For the purposes of subsections (1AA) and (1A), related party period means—

(a)

the period of 2 years before the date of commencement of the liquidation together with the period commencing on that date and ending at the time at which the liquidator is appointed; and

(b)

in the case of a company that was put into liquidation by the court, the period of 2 years before the making of the application to the court together with the period commencing on the date of the making of the application and ending on the date on which, and at the time at which, the order of the court was made; and

(c)

if—

(i)

an application was made to the court to put a company into liquidation; and

(ii)

after the making of the application to the court a liquidator was appointed under section 241(2)(a) or (b),—

the period of 2 years before the making of the application to the court together with the period commencing on the date of the making of that application and ending on the date and at the time of the commencement of the liquidation.

(7)

[Repealed]

Section 293(1): replaced, on 1 November 2007, by section 28(1) of the Companies Amendment Act 2006 (2006 No 56).

Section 293(1)(a): amended, on 16 May 2020, by section 3 of the COVID-19 Response (Further Management Measures) Legislation Act 2020 (2020 No 13).

Section 293(1AA): inserted, on 16 May 2020, by section 3 of the COVID-19 Response (Further Management Measures) Legislation Act 2020 (2020 No 13).

Section 293(1A): inserted, on 1 November 2007, by section 28(1) of the Companies Amendment Act 2006 (2006 No 56).

Section 293(1A): amended, on 16 May 2020, by section 3 of the COVID-19 Response (Further Management Measures) Legislation Act 2020 (2020 No 13).

Section 293(1A)(a): amended, on 16 May 2020, by section 3 of the COVID-19 Response (Further Management Measures) Legislation Act 2020 (2020 No 13).

Section 293(1A)(b): replaced, on 16 May 2020, by section 3 of the COVID-19 Response (Further Management Measures) Legislation Act 2020 (2020 No 13).
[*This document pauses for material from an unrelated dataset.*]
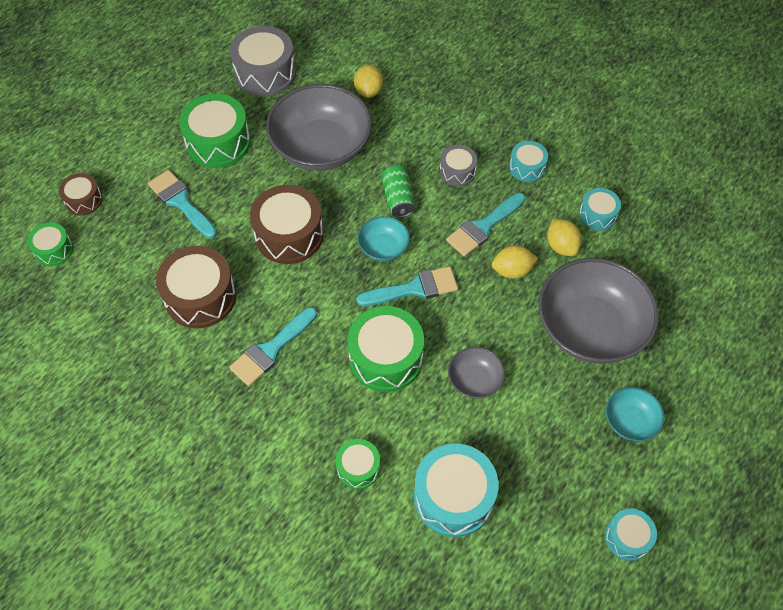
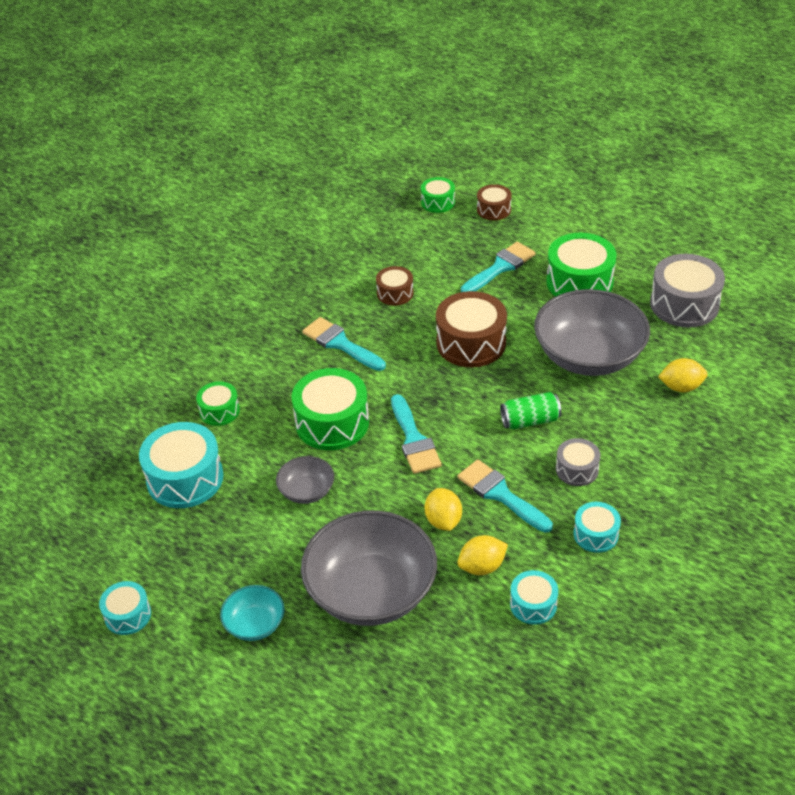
camera: 90 degrees right, 15 degrees down
brown drum [156,246,236,328] -> brown drum [376,266,414,306], size x0.55
turquoise bowl [357,216,410,261] -> none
Section 293(3): amended, on 1 November 2007, by section 28(2) of the Companies Amendment Act 2006 (2006 No 56).

Section 293(4): amended, on 16 May 2020, by section 3 of the COVID-19 Response (Further Management Measures) Legislation Act 2020 (2020 No 13).

Section 293(5): amended, on 16 May 2020, by section 3 of the COVID-19 Response (Further Management Measures) Legislation Act 2020 (2020 No 13).

Section 293(5): amended, on 1 November 2007, by section 28(3) of the Companies Amendment Act 2006 (2006 No 56).

Section 293(5A): inserted, on 16 May 2020, by section 3 of the COVID-19 Response (Further Management Measures) Legislation Act 2020 (2020 No 13).

Section 293(6): amended, on 16 May 2020, by section 3 of the COVID-19 Response (Further Management Measures) Legislation Act 2020 (2020 No 13).

Section 293(6)(a): replaced, on 26 April 1999, by section 9(1) of the Companies Amendment Act 1999 (1999 No 19).

Section 293(6)(a): amended, on 1 November 2007, by section 28(4) of the Companies Amendment Act 2006 (2006 No 56).

Section 293(6)(b): amended, on 1 November 2007, by section 28(4) of the Companies Amendment Act 2006 (2006 No 56).

Section 293(6)(b): amended, on 26 April 1999, by section 9(2)(a) of the Companies Amendment Act 1999 (1999 No 19).

Section 293(6)(b): amended, on 3 June 1998, by section 13(1) of the Companies Amendment Act 1998 (1998 No 31).

Section 293(6)(c): inserted, on 3 June 1998, by section 13(1) of the Companies Amendment Act 1998 (1998 No 31).

Section 293(6)(c)(ii): amended, on 16 May 2020, by section 3 of the COVID-19 Response (Further Management Measures) Legislation Act 2020 (2020 No 13).

Section 293(6)(c): amended, on 1 November 2007, by section 28(4) of the Companies Amendment Act 2006 (2006 No 56).

Section 293(6)(c): amended, on 26 April 1999, by section 9(2)(b) of the Companies Amendment Act 1999 (1999 No 19).

Section 293(7): repealed, on 16 May 2020, by section 3 of the COVID-19 Response (Further Management Measures) Legislation Act 2020 (2020 No 13).